“Storytelling can be more of a challenge for some individuals with autism and ADHD,” says Angela Pollock, director of development at OASIS NC and SEA Academy, “as it is sometimes more difficult for them to view their ideas from another’s perspective.”
Outstanding Academic Social Instructional Services (OASIS) NC provides educational and social support services for children, young adults and families with special needs, including a year-round private school at SEA Academy. SEA students practice overcoming communication challenges and develop storytelling skills in their classes. As part of their curriculum, SEA kids get to hone their skills outside of the classroom as filmmakers. They will showcase their works in the OASIS Film Festival on November 16 at Stone Theatre at the Pointe.
“We began [OASIS Film Festival] last year because we wanted to find a way to incorporate student goals with something fun and engaging,” Pollock explains. “This project not only helps with the technology skills, but they work on their storytelling, social, speech, research and decision-making skills.”
The second annual OASIS Film Festival will feature eight 2- to 5-minute short films, ranging from documentary to comedy. All films are based on environmental issues or topics inspired by SEA Academy’s Protect the Planet initiative, which launched earlier in the year. Other than the required theme, students had freedom to decide on all creative aspects of the filmmaking process, by exploring their own interests from start to finish, with support given as needed.
“There were still times when a teacher would point out areas the audience may not have the background or insight the students had on a topic,” Pollock notes. “Overall they did wonderful with this and we could not be more proud. I think the beautiful thing about these films is it allows people to be brought into their world, on the way their brain works.”
While not much has changed with the festival in its second year, the most notable difference is student excitement and preparedness. Equipped with iPhones and iPads, students and their “teacher assistants” worked together to edit films. In the end, however, the young filmmakers made all final decisions, from each film’s outline and script, to casting, props and set design.
“Knowing what to expect during the filmmaking process from last year has given many of the students confidence and motivation to make decisions and become leaders when they otherwise would have avoided such things,” Pollock details. “We wanted to create a process that made the students feel empowered, while providing them with support to be successful and proud of their final product, [and] being able to say it is truly theirs.”
It took a few tries to get it right, but 12-year-old Jackson Albritton’s “The Adventure Boi’s” takes viewers on an exploration of the rainforest. “I want to teach people about [how the rainforest is dying],” he says.
Sophomore Regan Marlowe, age 16, entered the film festival for the first time this year with “The 3 R’s: The Edu-tainment Edition.” “It’s about helping the planet and cleaning up the earth,” the young filmmaker notes. “It is important because we don’t want animals to be sick.”
Other films cover ways individuals can reduce their negative impact on the environment, as well as how human activities and decisions impact animals and habitats around us.

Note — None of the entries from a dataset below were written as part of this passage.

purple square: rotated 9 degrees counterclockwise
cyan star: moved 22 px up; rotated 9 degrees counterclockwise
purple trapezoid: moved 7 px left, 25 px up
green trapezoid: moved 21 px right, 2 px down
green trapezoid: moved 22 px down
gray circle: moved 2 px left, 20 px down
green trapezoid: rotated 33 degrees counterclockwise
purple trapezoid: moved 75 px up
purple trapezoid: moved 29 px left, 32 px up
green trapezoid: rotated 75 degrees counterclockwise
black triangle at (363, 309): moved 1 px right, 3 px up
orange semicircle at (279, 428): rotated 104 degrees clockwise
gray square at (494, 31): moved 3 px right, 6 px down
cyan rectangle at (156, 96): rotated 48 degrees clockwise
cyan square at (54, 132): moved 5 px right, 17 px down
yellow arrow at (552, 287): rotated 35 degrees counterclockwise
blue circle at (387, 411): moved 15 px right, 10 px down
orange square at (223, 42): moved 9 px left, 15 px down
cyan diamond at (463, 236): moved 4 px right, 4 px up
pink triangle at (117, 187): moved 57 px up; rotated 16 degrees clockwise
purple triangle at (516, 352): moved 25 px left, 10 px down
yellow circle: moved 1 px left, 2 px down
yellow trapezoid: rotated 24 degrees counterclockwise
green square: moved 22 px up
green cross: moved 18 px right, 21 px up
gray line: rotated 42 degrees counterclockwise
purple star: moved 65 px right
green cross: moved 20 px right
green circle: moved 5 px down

Another short doc explores the environmental impact of the Industrial Revolution,, while ocean pollution is addressed as a video game in “James the Orca Whale Saves the Ocean.”
“One of our films is called ‘Save the World Game Show’ created by students Rowan [Raddigan] and Hayden [Tinkle],” Pollock continues. “Both students have a lot of initiative and creative ideas, as well as a passion for performing. They decided to create a game show entirely about dos and don’ts of reduce, reuse, recycle.”
While Mia Lou Tomaselli, age 13, still needs a title, her love of growing plants inspired her work about sustainable gardening. Tomaselli’s piece is illustrated and she quickly learned that drawing is a lot harder when it’s not for leisure. This is her second year participating in the filmmaking process, which has helped her be creative with character development—even when characters aren’t like her.
“It helped me to remember how to put myself into my character’s shoes,” she clarifies. “Last year I learned that you just have to really get into your character. . . . You gotta think like your character. I am very excited to be sharing my art with everyone.”
OASIS Film Festival is free and open to the public, with concessions open at the Pointe Theatre as well. While there is no official fundraising aspect, if attendees want to contribute to OASIS NC or SEA Academy, they can visit oasisnc.org. Folks can see last’s year’s films at vimeo.com/oasisnc.